Primer pairs were designed such that products specific for the presence or absence of the insertion identified in mutant 1464, located in genomic scaffold 34, would be amplified:

1464 insert+ F1 GACACCAGTCGTCGGTGGAGAGTGT

1464 insert+ R1 TCCGTGTCGCCCTTATTCCCTTTTT

1464 insert− F1 AGCTTTGTAAGTGGAGGGGGCAACC

1464 insert− R1 GAGGTGTATGGGGTTGTTGCCGAGT

Motility phenotype assessment

After 2 d in liquid culture, aliquots of live cells were subjected to DIC microscopy using a 20× objective, and swimming behavior was assessed visually.

Electron microscopy

Exponentially growing wild-type and PF15 mutant Chlamydomonas were collected by filtration and processed as described (Schuck ). In brief, cells were frozen using a Leica (Wetzlar, Germany) EM PACT high-pressure freezer, fixed with 1% osmium tetroxide, 0.1% uranyl acetate, and 3% water in acetone using a Leica EM AFS2 freeze substitution machine, and embedded in Epon resin. Sections 40 nm in thickness were cut, stained with 2% aqueous uranyl acetate and Reynold's lead citrate, and viewed under a FEI (Hillsboro, OR) Tecnai T12 electron microscope. To quantify the fraction of flagella with a central pair, micrographs were acquired of flagella cross-sectioned such that all nine outer doublet microtubules were visible, and the presence of a discernible central pair was scored.
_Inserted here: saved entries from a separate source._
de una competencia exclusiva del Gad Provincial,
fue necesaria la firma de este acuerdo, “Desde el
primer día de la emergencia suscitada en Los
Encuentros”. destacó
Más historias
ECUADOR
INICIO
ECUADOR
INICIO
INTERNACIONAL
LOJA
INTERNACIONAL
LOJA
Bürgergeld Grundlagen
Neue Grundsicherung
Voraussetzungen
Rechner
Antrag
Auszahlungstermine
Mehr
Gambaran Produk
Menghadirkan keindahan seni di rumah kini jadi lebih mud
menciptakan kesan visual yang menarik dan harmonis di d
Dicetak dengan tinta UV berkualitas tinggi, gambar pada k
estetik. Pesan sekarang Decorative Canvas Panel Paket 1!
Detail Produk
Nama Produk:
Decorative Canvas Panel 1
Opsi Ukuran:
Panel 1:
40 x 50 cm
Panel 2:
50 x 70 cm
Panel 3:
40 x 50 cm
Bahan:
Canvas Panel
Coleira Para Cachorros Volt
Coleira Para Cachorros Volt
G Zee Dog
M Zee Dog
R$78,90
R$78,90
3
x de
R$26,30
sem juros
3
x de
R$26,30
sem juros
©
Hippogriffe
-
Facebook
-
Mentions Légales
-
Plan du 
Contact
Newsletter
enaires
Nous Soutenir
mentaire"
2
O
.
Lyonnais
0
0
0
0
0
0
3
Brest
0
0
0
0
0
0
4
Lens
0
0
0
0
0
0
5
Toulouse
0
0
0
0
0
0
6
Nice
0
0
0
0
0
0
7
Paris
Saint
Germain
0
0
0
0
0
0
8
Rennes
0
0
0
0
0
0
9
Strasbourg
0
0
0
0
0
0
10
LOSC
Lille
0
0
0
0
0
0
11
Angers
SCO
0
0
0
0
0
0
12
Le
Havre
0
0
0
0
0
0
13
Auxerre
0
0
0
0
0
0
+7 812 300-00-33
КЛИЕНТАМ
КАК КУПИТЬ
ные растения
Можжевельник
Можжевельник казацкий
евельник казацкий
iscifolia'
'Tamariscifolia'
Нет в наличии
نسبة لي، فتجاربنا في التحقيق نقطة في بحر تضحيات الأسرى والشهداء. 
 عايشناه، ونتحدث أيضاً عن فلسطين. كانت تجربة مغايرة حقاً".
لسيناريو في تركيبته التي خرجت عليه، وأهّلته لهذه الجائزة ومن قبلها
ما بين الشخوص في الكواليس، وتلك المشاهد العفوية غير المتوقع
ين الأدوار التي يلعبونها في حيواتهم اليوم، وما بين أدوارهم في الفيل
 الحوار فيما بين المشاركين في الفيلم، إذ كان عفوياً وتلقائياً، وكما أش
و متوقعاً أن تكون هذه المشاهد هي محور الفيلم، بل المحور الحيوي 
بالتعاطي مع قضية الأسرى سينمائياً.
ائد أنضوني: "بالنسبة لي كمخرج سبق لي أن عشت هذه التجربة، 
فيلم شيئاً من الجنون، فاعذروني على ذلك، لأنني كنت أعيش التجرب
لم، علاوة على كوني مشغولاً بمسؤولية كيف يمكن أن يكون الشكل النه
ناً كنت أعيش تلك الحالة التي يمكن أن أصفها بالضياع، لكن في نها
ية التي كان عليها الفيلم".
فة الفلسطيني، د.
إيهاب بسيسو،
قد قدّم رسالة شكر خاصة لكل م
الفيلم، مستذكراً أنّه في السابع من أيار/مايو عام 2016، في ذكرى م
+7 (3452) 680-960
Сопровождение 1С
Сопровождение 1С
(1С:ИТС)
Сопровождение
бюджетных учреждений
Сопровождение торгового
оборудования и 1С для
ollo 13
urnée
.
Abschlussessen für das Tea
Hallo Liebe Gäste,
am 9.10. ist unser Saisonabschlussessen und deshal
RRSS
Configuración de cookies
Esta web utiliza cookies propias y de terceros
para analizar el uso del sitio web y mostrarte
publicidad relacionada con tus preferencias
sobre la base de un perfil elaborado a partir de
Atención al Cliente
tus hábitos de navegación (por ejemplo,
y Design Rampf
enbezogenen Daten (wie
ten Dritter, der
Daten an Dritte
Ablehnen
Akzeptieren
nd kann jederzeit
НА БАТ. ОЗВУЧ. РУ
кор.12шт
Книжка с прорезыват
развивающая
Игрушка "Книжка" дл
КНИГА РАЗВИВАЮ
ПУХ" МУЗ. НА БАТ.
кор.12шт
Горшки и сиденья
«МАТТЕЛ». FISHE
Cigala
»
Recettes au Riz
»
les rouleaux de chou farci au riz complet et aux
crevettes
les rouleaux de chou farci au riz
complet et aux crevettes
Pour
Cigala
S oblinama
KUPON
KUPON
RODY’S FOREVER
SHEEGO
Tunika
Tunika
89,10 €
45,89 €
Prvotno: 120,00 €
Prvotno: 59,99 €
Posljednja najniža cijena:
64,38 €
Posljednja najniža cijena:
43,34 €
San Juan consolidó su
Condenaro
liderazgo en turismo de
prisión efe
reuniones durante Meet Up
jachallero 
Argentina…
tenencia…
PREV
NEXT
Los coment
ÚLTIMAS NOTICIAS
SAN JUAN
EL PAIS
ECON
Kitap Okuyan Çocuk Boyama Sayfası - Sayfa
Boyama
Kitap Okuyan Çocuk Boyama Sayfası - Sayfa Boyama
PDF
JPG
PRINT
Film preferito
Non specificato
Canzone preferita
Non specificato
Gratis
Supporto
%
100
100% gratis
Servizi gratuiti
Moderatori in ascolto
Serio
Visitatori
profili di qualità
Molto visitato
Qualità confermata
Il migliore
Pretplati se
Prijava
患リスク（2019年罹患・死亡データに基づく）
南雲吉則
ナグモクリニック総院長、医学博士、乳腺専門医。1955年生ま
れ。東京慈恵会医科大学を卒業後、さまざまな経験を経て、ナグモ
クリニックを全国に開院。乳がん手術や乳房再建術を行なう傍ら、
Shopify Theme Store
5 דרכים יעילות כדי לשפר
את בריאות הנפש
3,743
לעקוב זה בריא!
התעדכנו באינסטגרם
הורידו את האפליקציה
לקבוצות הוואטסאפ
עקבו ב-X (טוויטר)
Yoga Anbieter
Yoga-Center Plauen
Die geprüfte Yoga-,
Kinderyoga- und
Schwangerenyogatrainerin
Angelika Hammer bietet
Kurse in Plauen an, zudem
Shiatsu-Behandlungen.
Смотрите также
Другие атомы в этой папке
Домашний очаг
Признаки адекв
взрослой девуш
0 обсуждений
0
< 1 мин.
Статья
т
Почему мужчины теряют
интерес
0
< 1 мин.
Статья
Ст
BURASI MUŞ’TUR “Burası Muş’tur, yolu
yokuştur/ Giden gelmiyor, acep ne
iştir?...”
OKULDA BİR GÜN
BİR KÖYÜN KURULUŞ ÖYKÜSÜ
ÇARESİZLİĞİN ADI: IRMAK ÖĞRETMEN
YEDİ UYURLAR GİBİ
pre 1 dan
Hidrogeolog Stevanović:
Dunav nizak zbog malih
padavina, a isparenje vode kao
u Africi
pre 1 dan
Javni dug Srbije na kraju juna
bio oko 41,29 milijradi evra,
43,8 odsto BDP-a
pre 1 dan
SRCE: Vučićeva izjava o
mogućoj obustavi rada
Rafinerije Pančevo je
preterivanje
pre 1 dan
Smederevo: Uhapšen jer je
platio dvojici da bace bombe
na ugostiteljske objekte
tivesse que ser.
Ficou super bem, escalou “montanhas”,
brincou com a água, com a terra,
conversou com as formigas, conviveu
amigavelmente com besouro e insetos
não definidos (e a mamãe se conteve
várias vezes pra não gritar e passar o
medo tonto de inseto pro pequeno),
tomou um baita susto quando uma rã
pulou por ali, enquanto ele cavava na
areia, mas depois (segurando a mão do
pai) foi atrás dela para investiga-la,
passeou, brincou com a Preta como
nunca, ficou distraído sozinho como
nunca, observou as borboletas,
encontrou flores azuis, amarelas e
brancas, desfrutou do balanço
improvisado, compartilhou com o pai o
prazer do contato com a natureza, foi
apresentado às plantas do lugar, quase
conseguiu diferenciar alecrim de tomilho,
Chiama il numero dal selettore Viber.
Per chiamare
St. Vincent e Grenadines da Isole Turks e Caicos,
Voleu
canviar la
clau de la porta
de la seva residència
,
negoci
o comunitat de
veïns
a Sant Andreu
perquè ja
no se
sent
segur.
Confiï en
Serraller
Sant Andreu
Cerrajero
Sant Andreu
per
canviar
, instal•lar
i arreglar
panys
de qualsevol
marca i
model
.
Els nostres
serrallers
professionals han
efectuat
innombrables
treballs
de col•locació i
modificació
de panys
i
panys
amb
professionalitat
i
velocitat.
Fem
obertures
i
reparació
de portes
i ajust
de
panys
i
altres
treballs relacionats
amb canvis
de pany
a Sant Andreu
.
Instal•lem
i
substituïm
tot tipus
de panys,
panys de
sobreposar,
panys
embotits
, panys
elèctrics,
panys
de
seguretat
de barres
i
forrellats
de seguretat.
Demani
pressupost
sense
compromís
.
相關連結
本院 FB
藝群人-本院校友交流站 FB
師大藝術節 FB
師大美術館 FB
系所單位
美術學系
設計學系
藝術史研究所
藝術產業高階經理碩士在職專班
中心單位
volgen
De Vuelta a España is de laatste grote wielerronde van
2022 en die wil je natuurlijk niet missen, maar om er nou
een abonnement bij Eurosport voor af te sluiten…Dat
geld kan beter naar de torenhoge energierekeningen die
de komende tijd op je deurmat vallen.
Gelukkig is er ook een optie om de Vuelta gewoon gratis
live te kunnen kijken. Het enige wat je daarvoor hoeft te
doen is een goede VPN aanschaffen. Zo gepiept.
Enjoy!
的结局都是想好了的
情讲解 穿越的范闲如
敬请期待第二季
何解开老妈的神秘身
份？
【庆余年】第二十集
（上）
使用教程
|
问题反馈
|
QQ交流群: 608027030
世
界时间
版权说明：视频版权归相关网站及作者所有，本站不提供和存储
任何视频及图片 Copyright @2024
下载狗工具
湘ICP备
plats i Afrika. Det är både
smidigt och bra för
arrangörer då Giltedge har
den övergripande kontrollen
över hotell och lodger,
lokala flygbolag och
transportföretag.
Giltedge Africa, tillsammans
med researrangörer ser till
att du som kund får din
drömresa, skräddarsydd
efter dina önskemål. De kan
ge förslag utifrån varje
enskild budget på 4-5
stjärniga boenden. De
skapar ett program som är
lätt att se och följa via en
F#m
Microtubule drug resistance assay

TAP agar was prepared and autoclaved as described previously (Harris, 1989). Before pouring plates, the desired drug was added to the medium (oryzalin at final concentrations of 2, 20, and 40 μM). Cells were streaked onto cooled plates and incubated in constant light for 1 wk before growth was assessed visually.

Stochastic simulation of competition for tubulin

The equations were solved using the Euler method with a time step of 0.02 s, and at each time step, the free tubulin pool size Tfree was updated based on the stochastic microtubule dynamics simulation running in parallel. We deliberately chose a time step small enough that the probability of more than one microtubule dynamics event (catastrophe, rescue, or cutting) was negligible.

We simulate stochastic cutting by katanin by generating a uniformly distributed random number and comparing it to the probability of cutting a given microtubule during any single time step. Once the decision is made to cut a microtubule, the position of the cut is chosen at random from a uniform distribution of positions spanning the full length of the microtubule. All tubulin subunits contained in the cut portion are returned to the free pool and set to the GTP-bound state. The fact that this occurs instantaneously is a simplification of the model.